Two outstanding young couples who also exemplified the virtue of service then and now, were Jim and Judy Jenks Moore and Bryce and Judy Harbaugh. There is no doubt any one of those four people could have chosen success in far more remunerative careers, yet they placed the rewards of service ahead of financial gain. The Anderson family of Maumee also donated huge amounts of time and material to rebuild that aging camp. As kids, they worked on the spring clean-up crews, sharing heavy and dirty labor with the volunteers. Ever dig out a full outhouse pit, right alongside a shovel-wielding corporate exec? Such events are good lifetime training for future YMCA leaders in humility and service.
All these people were contributors to a better world through a belief in the positive achievements of mankind, person by person.
None of them was in this "business" in order to draw a salary of over a half-million dollars a year, including associated family salaries. The rise of the "MBA class" in nonprofit organizations is destroying their credibility. Such personal aggrandizement as can be seen - with few exceptions in such organizations - simply reinforces the concept that one's money is better spent on front line, direct action organizations. There is no need for highly paid middlemen feasting on the cash flow of memberships, donors, and public money. This present YWCA situation is nothing more than an administrative state of monetary vampirism.

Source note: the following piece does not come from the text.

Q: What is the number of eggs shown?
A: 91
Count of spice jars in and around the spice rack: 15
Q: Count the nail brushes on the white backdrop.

Where is the service? Where is the sacrifice of personal gain ensuring that cash flow from the membership goes to the front lines? The United States has allowed a culture of "middle men in suits and offices" to take over a great many of these nonprofits, to the detriment of original philosophies, reputations, and those they were to serve. Personal wealth and arrogant, entitled administrators are both aberrant and abhorrent.
The current YMCA fiasco in South Toledo is a case-book display of the perversion of it' original mission to the common man. Personal wealth built upon the charitable money of those whom the administrators ostensibly serve is not only distasteful: It is an ethical perversion.
It's time to set an example, here in Toledo. Sweep out the hubris of the present administrators and replace them with the tradition of service and caring, befitting the title of Christian association.